Editorial: Tunnel hurts West Seattle the most
Fri, 04/10/2009
The dysfunctional idiocy known as the “tunnel option” for the Alaskan Way Viaduct replacement costs too much, provides less traffic capacity than a new viaduct WHILE costing more, and reduces access to the downtown core - and thus both damages downtown retail and entertainment entrepreneurs, and simultaneously reduces tax revenue therefrom.
Aside from being the most expensive available option (even before the inevitable cost over-runs) at a time when our state is running a $9 billion dollar deficit with things likely to only get worse over the next three years, the tunnel option is cursed with numerous functional flaws likely to incur substantial future expense.
In a growing urban area (and despite the current economic fiasco and the cities disastrous mayor, Seattle is about the closest thing to urban growth remaining in the state), reducing the carrying capacity (three lanes each direction to two) while eliminating two exits into the downtown core borders on criminal foolishness.
Not only does the tunnel option reduce commercial, worker, and tourist access to the city core – it then, as a grim bonus, goes on to reduce emergency (medical/fire/police) access to the inevitable on-road events, all while reducing access by those same critical services to the city core by introducing a new and artificial choke-point to the equation.
This reduced access and increased congestion will inevitably damage Seattle’s already-limping retail core both in terms of delivering customers and in terms of moving goods in and out of the core.
For whatever reason, Nickels and his cronies have failed to learn the lesson of Boston’s Big Dig – and it seems unlikely that no matter how big a tantrum Nickels can toss that he can get exemptions to the laws of physics and/or economics. We live in a rainy climate; manmade structures are flawed, and below ground structures tend to leak. As yet another bonus, we get earthquakes now and again. Drowning in the dark sounds unappealing.
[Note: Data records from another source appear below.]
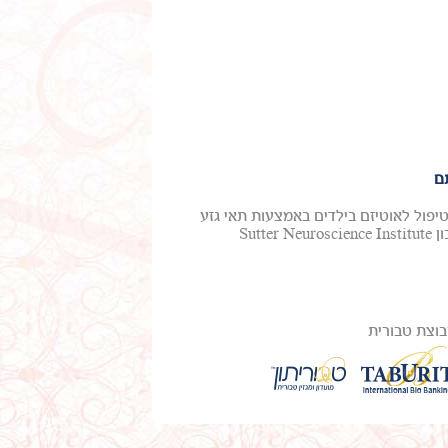
ם
טיפול לאוטיזם בילדים באמצעות תאי גזע
מדם טבורי. ד"ר מייקל צ'ז, חלוץ בטיפול באוטיזם ואפילפסיה, ממכון Sutter Neuroscience Institute
וצת טבורית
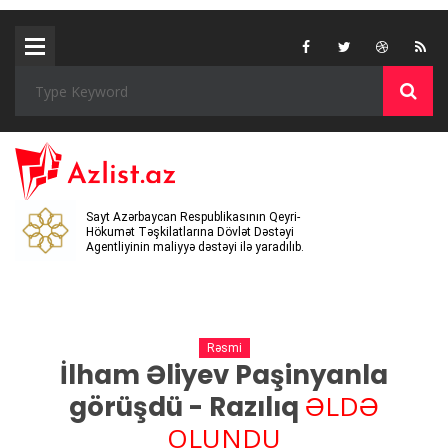
Sayt Azərbaycan Respublikasının Qeyri-
Hökumət Təşkilatlarına Dövlət Dəstəyi
Agentliyinin maliyyə dəstəyi ilə yaradılıb.
Rəsmi
İlham Əliyev Paşinyanla
ƏLDƏ
görüşdü - Razılıq
OLUNDU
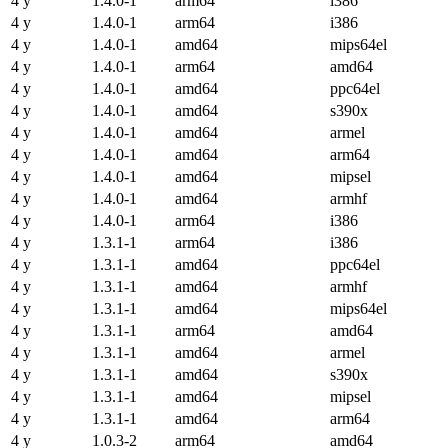
4 y
1.4.0-1
arm64
i386
4 y
1.4.0-1
arm64
i386
4 y
1.4.0-1
amd64
mips64el
4 y
1.4.0-1
arm64
amd64
4 y
1.4.0-1
amd64
ppc64el
4 y
1.4.0-1
amd64
s390x
4 y
1.4.0-1
amd64
armel
4 y
1.4.0-1
amd64
arm64
4 y
1.4.0-1
amd64
mipsel
4 y
1.4.0-1
amd64
armhf
4 y
1.4.0-1
arm64
i386
4 y
1.3.1-1
arm64
i386
4 y
1.3.1-1
amd64
ppc64el
4 y
1.3.1-1
amd64
armhf
4 y
1.3.1-1
amd64
mips64el
4 y
1.3.1-1
arm64
amd64
4 y
1.3.1-1
amd64
armel
4 y
1.3.1-1
amd64
s390x
4 y
1.3.1-1
amd64
mipsel
4 y
1.3.1-1
amd64
arm64
4 y
1.0.3-2
arm64
amd64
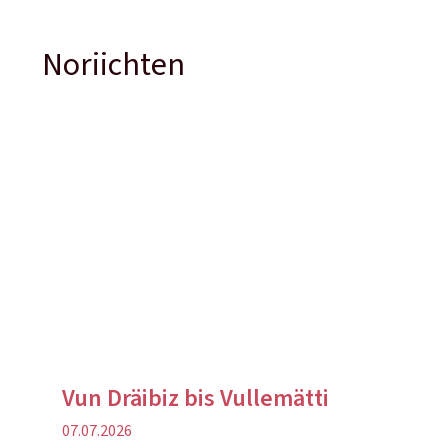
Noriichten
Vun Dräibiz bis Vullemätti
Verëffentlechungsdatum
07.07.2026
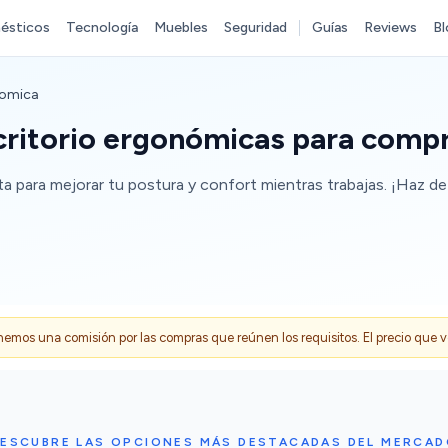
ésticos
Tecnología
Muebles
Seguridad
Guías
Reviews
Bl
onomica
scritorio ergonómicas para comp
a para mejorar tu postura y confort mientras trabajas. ¡Haz de t
s una comisión por las compras que reúnen los requisitos. El precio que ves
ESCUBRE LAS OPCIONES MÁS DESTACADAS DEL MERCA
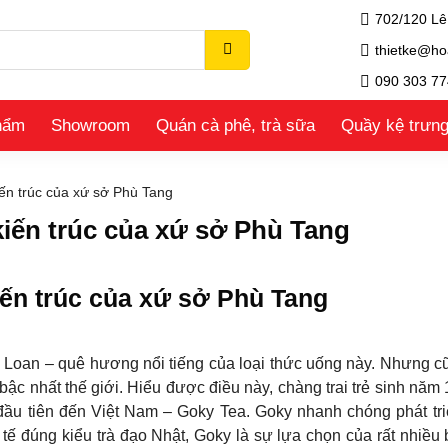
702/120 Lê
thietke@ho
090 303 77
hẩm
Showroom
Quán cà phê, trà sữa
Quầy kệ trưn
iến trúc của xứ sở Phù Tang
kiến trúc của xứ sở Phù Tang
iến trúc của xứ sở Phù Tang
ài Loan – quê hương nổi tiếng của loại thức uống này. Nhưng c
bậc nhất thế giới. Hiểu được điều này, chàng trai trẻ sinh năm
ầu tiên đến Việt Nam – Goky Tea. Goky nhanh chóng phát tr
tế đúng kiểu trà đạo Nhật, Goky là sự lựa chọn của rất nhiều 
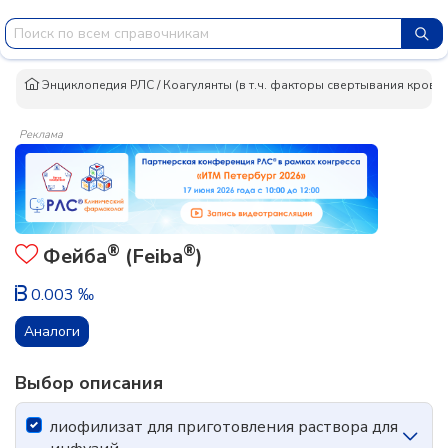
Энциклопедия РЛС
/
Коагулянты (в т.ч. факторы свертывания крови)
Реклама
®
®
Фейба
(Feiba
)
0.003 ‰
Аналоги
Выбор описания
лиофилизат для приготовления раствора для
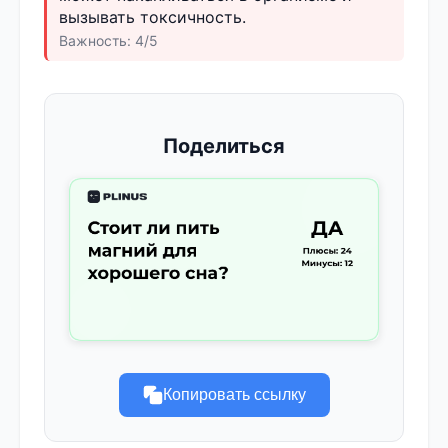
вызывать токсичность.
Важность: 4/5
Поделиться
Копировать ссылку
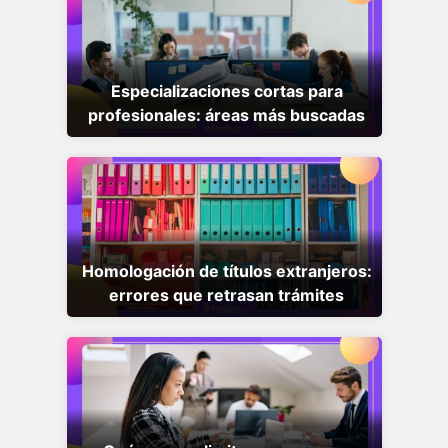
Especializaciones cortas para
profesionales: áreas más buscadas
Homologación de títulos extranjeros:
errores que retrasan trámites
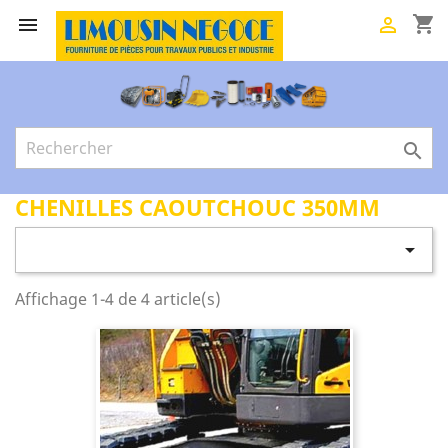
shopping_cart



CHENILLES CAOUTCHOUC 350MM

Affichage 1-4 de 4 article(s)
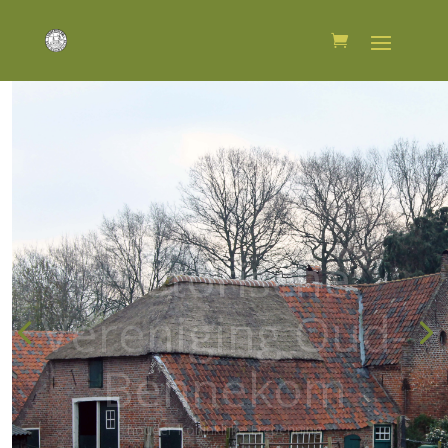
Historische
Vereniging Oud-
Bennekom
houder Koninklijke Erepenning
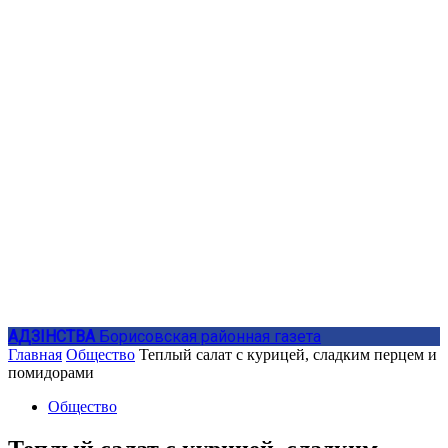
АДЗIНСТВА
Борисовская районная газета
Главная
Общество
Теплый салат с курицей, сладким перцем и
помидорами
Общество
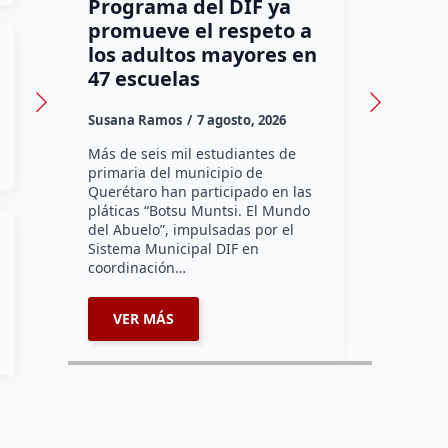
Programa del DIF ya
Ocho de
promueve el respeto a
cantina
los adultos mayores en
en Quer
47 escuelas
reconoc
Susana Ramos
7 agosto, 2026
Susana Ram
Más de seis mil estudiantes de
La Asociaci
primaria del municipio de
Tradicional
Querétaro han participado en las
un avance d
pláticas “Botsu Muntsi. El Mundo
instalación
del Abuelo”, impulsadas por el
reconocimie
Sistema Municipal DIF en
sus negocio
coordinación…
enlazados…
VER MÁS
VER MÁ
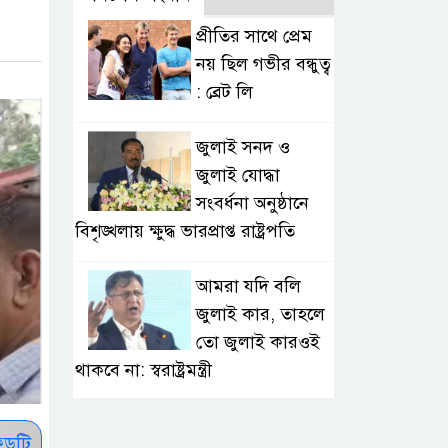
প্রীতির সাথে প্রেম
নয় ছিল গভীর বন্ধুত্ব
: ব্রেট লি
জুলাই সনদ ও
জুলাই যোদ্ধা
সংবর্ধনা অনুষ্ঠানে
বিশৃঙ্খলায় ক্ষুদ্ধ ভারপ্রাপ্ত রাষ্ট্রপতি
আমরা যদি বলি
জুলাই কার, তাহলে
তো জুলাই কারওই
থাকবে না: স্বরাষ্ট্রমন্ত্রী
ফ্যাসিবাদ মুক্ত
ডটি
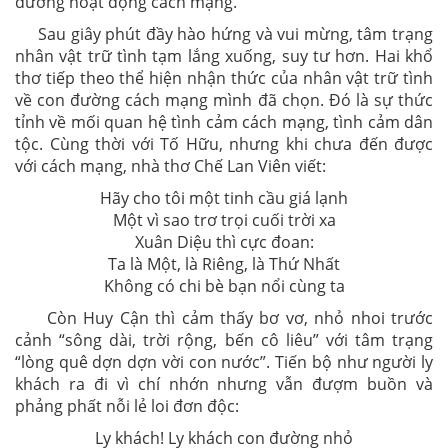
đường hoạt động cách mạng.
Sau giây phút đầy hào hứng và vui mừng, tâm trạng
nhân vật trữ tình tạm lắng xuống, suy tư hơn. Hai khổ
thơ tiếp theo thể hiện nhận thức của nhân vật trữ tình
về con đường cách mạng mình đã chọn. Đó là sự thức
tỉnh về mối quan hệ tình cảm cách mạng, tình cảm dân
tộc. Cùng thời với Tố Hữu, nhưng khi chưa đến được
với cách mạng, nhà thơ Chế Lan Viên viết:
Hãy cho tôi một tinh cầu giá lạnh
Một vì sao trơ trọi cuối trời xa
Xuân Diệu thì cực đoan:
Ta là Một, là Riêng, là Thứ Nhất
Không có chi bè bạn nổi cùng ta
Còn Huy Cận thì cảm thấy bơ vơ, nhỏ nhoi trước
cảnh “sông dài, trời rộng, bến cô liêu” với tâm trạng
“lòng quê dợn dợn vời con nước”. Tiến bộ như người ly
khách ra đi vì chí nhớn nhưng vẫn đượm buồn và
phảng phất nỗi lẻ loi đơn độc:
Ly khách! Ly khách con đường nhỏ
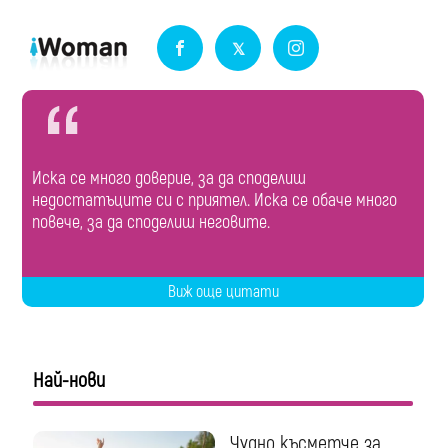
Иска се много доверие, за да споделиш
недостатъците си с приятел. Иска се обаче много
повече, за да споделиш неговите.
Виж още цитати
Най-нови
Чудно късметче за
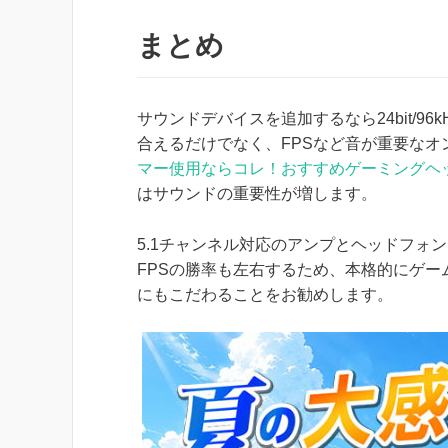
まとめ
サウンドデバイスを追加するなら24bit/96k
合えるだけでなく、FPSなど音が重要な
マー使用ならコレ！おすすめゲーミングヘ
はサウンドの重要性が増します。
5.1チャンネル対応のアンプとヘッドフォ
FPSの勝率も左右するため、本格的にゲ
にもこだわることをお勧めします。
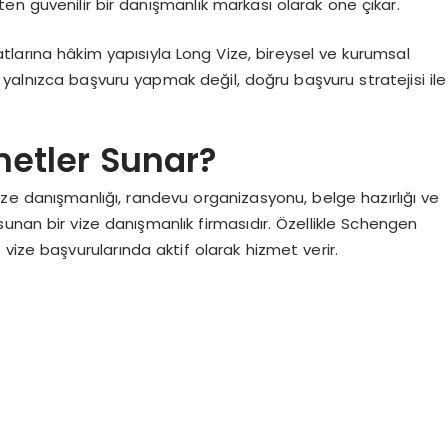
n güvenilir bir danışmanlık markası olarak öne çıkar.
tlarına hâkim yapısıyla Long Vize, bireysel ve kurumsal
yalnızca başvuru yapmak değil, doğru başvuru stratejisi ile
metler Sunar?
 vize danışmanlığı, randevu organizasyonu, belge hazırlığı ve
unan bir vize danışmanlık firmasıdır. Özellikle Schengen
n vize başvurularında aktif olarak hizmet verir.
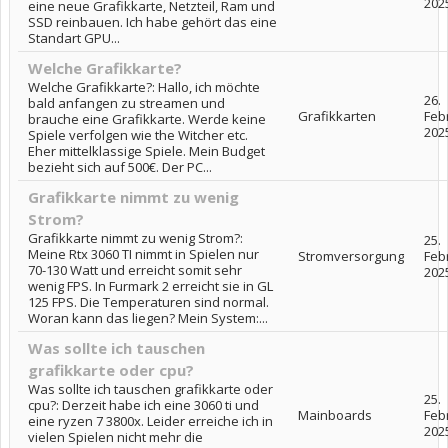
202
eine neue Grafikkarte, Netzteil, Ram und
SSD reinbauen. Ich habe gehört das eine
Standart GPU...
Welche Grafikkarte?
Welche Grafikkarte?: Hallo, ich möchte
26.
bald anfangen zu streamen und
Grafikkarten
Feb
brauche eine Grafikkarte. Werde keine
202
Spiele verfolgen wie the Witcher etc.
Eher mittelklassige Spiele. Mein Budget
bezieht sich auf 500€. Der PC...
Grafikkarte nimmt zu wenig
Strom?
Grafikkarte nimmt zu wenig Strom?:
25.
Meine Rtx 3060 TI nimmt in Spielen nur
Stromversorgung
Feb
70-130 Watt und erreicht somit sehr
202
wenig FPS. In Furmark 2 erreicht sie in GL
125 FPS. Die Temperaturen sind normal.
Woran kann das liegen? Mein System:...
Was sollte ich tauschen
grafikkarte oder cpu?
Was sollte ich tauschen grafikkarte oder
25.
cpu?: Derzeit habe ich eine 3060 ti und
Mainboards
Feb
eine ryzen 7 3800x. Leider erreiche ich in
202
vielen Spielen nicht mehr die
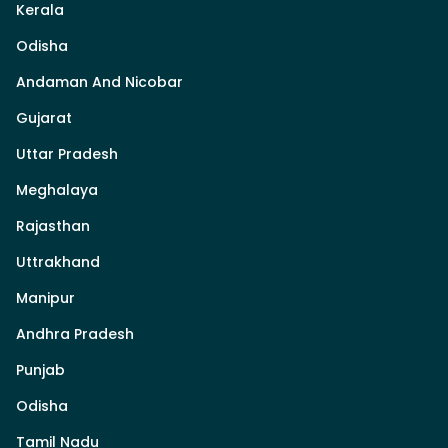
Kerala
Odisha
Andaman And Nicobar
Gujarat
Uttar Pradesh
Meghalaya
Rajasthan
Uttrakhand
Manipur
Andhra Pradesh
Punjab
Odisha
Tamil Nadu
The tunnel option particularly hurts West Seattle by further pinching our access bottleneck. The back-ups caused by implementation of this misbegotten notion will, inevitably, push back onto the West Seattle Bridge (and possibly as far as the Fauntleroy Ferry Dock in the mornings), as folks trying that currently use Hwy 99 northbound for the morning commute are either compressed from three lanes to two, or simply cannot acces the downtown once they are on 99 – and resort to either surface streets already operating at near capacity or I-5 which already operates above capacity for six to eight hours each day.
All of this is bad enough, in itself, but when considered in light of the fact that West Seattle has *no* emergency medical facilities in on the west side of the bridge (I.e., Harborview/Swedish/etc. are as good as it gets for nearby trauma care, and to get to them one must cross a newly besieged bridge) things have the potential to get simply grim.
It is almost certain that the tunnel plan will, within a year or two of completion, generate a drive for either “tunnel No. 2” or “build another viaduct” at vastly unnecessary expense – since we can build it right the first time – with either equal or greater capacity and access to the current roadway.
As voters, we must derail this rampant idiocy whose sole positive design characteristic is creating really neat-o expensive view properties for certain elected officials developer cronies. We need to derail it now. And we need to punish public officials favoring such self-destructive mayhem at the ballot box. We need a solution that maintains (or improves) capacity and access while not creating *new* safety hazards nor predictable “supplemental” projects - a viaduct seems the only affordable and practical option.
Ray Carter is a former (Deity willing) community activist, writer, and editor now living in West Seattle. He is also available as a curmudgeon for hire.